= Task statement =
Say how many of the lines below include the word "Xuedong", and write nothing else.

Dataset entries: Begin

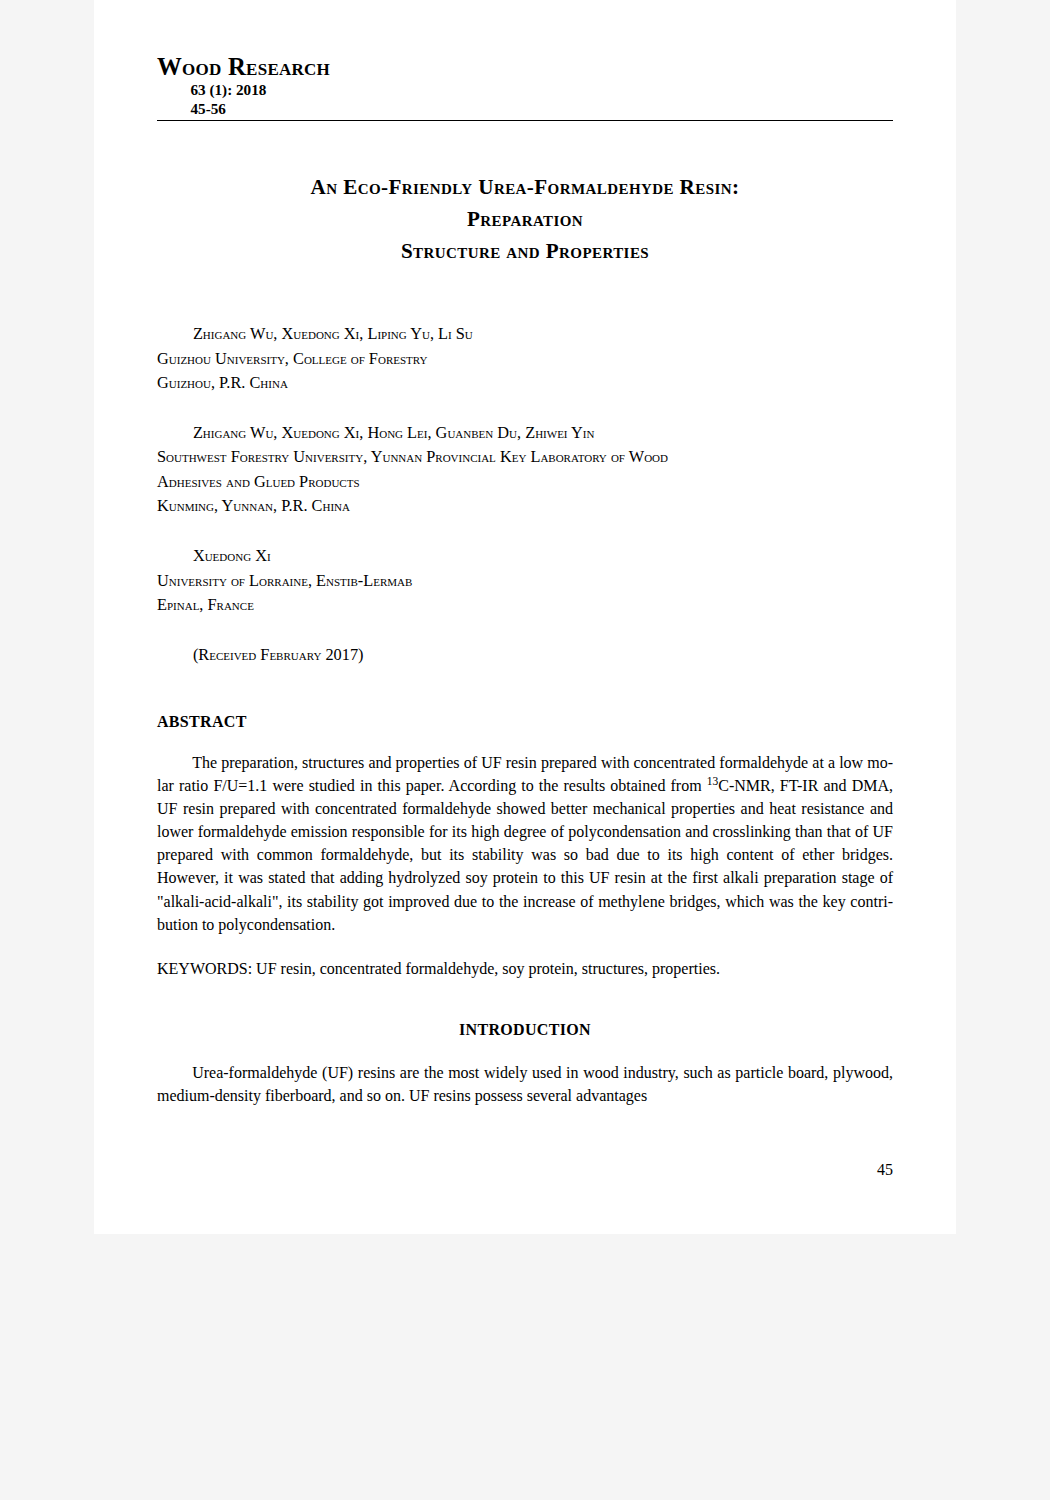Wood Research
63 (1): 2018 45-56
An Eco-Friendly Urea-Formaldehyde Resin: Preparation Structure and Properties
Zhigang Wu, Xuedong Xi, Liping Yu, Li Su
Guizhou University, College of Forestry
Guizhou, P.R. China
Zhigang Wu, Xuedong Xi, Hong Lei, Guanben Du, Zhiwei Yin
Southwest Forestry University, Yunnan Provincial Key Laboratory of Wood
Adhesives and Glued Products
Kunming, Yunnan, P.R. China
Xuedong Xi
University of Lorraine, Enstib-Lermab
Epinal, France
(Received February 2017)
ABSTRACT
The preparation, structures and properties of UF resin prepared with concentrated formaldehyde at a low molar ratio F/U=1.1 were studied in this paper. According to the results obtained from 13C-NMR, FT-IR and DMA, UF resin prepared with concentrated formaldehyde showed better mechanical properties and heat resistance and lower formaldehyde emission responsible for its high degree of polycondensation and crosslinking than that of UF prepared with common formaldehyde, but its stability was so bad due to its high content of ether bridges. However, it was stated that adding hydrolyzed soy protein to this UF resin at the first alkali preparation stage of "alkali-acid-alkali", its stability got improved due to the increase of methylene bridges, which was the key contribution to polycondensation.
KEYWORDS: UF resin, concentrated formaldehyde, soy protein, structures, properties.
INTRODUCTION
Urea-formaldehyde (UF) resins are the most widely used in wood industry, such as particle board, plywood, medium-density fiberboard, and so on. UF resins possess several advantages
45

Dataset entries: End
Dataset entries: Begin

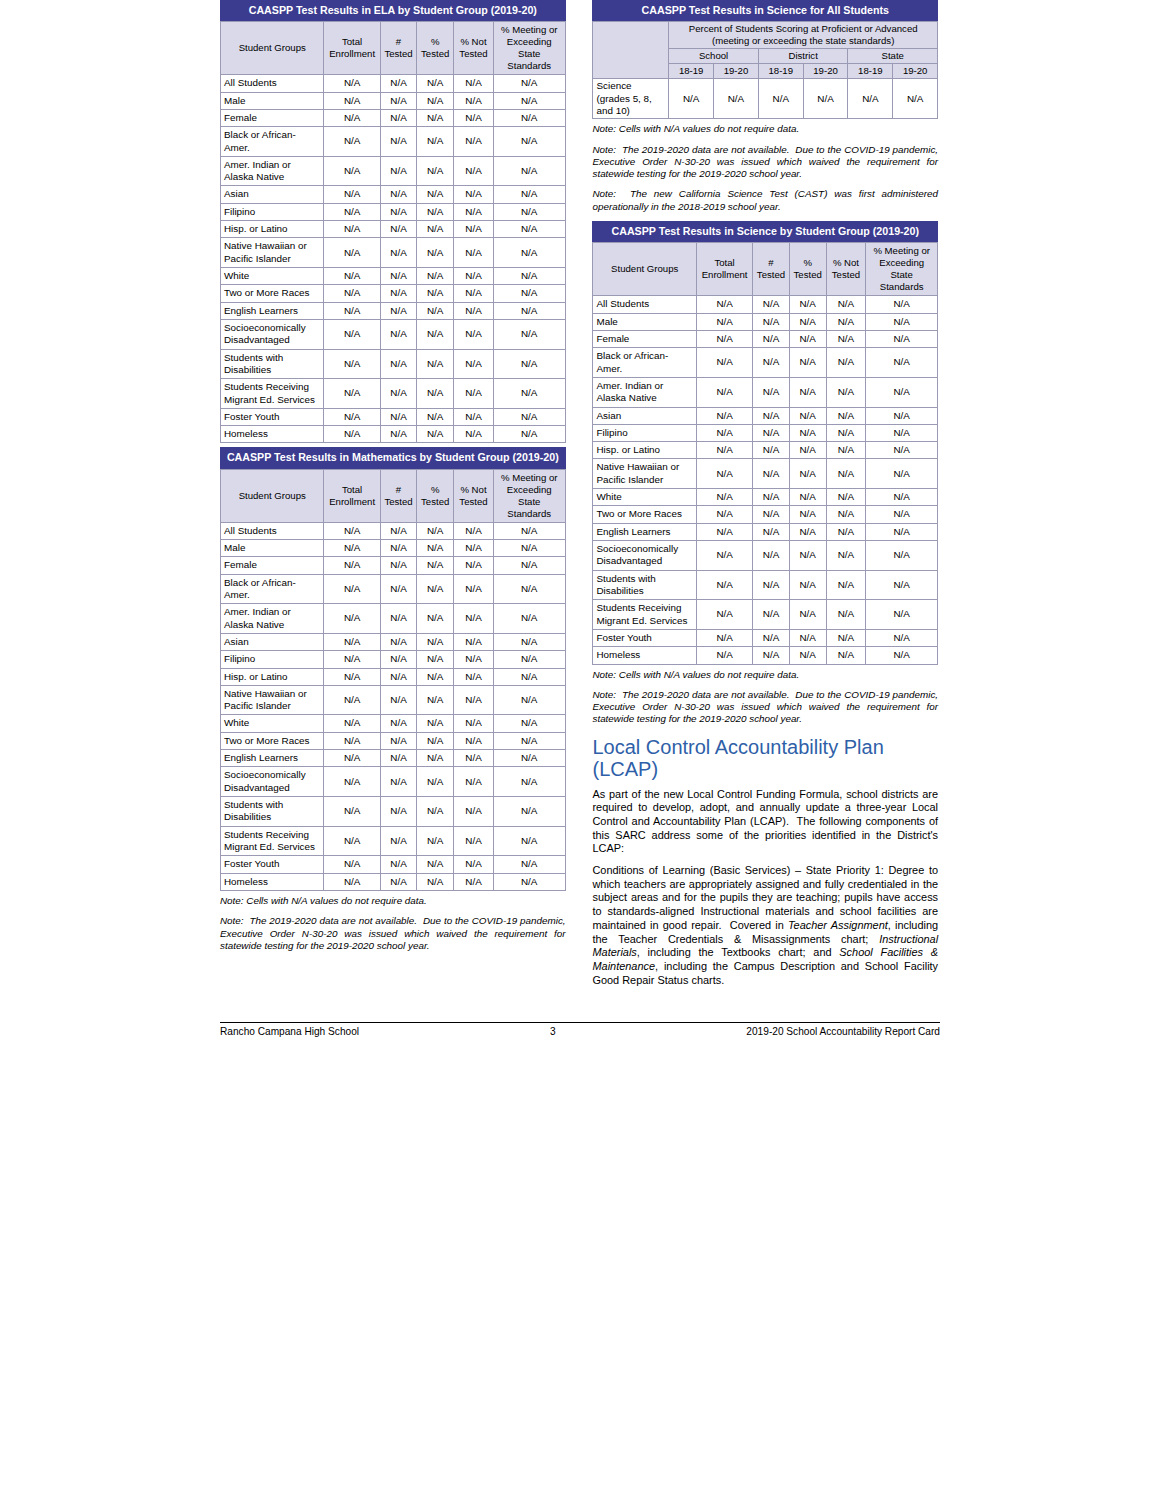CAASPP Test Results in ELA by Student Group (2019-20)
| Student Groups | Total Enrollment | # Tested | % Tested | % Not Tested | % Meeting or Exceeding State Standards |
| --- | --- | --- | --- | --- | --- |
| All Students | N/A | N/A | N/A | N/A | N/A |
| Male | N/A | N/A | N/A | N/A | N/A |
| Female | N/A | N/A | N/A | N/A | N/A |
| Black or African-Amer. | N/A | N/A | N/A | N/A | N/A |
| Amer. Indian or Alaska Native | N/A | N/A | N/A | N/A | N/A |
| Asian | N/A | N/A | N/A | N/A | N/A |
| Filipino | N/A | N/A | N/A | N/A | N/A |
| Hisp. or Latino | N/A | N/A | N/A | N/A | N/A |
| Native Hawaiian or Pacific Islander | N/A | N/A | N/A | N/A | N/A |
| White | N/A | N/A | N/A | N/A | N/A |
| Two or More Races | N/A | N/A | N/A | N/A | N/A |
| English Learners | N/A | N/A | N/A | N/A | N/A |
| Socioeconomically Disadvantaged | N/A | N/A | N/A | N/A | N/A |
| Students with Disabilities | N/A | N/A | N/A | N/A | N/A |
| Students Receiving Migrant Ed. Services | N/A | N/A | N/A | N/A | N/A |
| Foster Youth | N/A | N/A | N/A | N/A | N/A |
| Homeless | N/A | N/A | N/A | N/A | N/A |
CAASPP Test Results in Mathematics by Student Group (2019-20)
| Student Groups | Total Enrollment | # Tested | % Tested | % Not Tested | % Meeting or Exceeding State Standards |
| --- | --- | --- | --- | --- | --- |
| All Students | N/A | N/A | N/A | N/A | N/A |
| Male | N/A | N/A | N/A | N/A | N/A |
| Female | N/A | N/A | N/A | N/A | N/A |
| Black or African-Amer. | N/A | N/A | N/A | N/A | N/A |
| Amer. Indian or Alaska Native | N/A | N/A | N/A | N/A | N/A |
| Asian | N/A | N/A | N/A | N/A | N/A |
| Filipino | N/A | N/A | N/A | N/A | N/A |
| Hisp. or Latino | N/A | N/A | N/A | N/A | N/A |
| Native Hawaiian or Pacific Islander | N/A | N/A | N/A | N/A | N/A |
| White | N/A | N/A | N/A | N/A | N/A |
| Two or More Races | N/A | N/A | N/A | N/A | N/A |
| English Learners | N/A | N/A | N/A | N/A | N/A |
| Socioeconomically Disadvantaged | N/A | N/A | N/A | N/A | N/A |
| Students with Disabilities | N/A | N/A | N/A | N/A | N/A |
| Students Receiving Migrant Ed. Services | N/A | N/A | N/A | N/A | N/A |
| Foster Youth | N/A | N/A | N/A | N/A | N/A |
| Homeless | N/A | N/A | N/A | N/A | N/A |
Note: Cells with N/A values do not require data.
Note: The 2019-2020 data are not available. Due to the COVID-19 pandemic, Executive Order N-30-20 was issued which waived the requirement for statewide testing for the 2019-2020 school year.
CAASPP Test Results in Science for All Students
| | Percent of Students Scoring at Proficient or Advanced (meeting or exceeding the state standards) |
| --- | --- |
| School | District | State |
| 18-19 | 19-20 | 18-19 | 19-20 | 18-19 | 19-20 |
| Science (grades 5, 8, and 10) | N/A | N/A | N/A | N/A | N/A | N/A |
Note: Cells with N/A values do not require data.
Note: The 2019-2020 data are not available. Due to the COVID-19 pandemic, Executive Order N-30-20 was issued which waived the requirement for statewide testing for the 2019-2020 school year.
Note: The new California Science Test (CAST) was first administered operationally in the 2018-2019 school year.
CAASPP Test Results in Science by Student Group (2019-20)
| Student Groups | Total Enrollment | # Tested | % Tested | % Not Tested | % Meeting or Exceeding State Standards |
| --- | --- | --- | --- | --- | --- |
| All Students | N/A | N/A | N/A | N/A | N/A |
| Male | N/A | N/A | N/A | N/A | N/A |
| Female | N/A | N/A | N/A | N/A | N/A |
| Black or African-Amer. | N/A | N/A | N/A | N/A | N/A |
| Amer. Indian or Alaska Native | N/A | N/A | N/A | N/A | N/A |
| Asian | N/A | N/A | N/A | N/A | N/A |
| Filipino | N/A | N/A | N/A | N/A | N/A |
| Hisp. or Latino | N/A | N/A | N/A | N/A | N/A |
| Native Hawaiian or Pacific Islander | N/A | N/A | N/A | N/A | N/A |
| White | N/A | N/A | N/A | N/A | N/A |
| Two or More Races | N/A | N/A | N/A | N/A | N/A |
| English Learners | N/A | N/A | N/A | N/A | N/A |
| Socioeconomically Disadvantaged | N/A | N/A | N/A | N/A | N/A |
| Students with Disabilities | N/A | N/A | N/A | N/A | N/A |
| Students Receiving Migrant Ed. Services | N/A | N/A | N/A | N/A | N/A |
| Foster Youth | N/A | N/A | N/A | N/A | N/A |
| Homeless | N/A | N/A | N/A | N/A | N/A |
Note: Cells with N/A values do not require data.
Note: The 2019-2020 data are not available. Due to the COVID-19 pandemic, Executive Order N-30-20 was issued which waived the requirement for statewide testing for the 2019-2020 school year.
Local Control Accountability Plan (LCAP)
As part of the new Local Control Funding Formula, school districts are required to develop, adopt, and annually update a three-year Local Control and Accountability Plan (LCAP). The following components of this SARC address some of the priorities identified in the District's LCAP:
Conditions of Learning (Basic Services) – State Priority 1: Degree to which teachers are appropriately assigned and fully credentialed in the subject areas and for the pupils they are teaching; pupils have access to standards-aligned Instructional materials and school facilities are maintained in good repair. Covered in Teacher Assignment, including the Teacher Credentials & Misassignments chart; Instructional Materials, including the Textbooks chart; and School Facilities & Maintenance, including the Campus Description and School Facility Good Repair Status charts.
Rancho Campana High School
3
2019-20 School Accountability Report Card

Dataset entries: End

= Task result =
3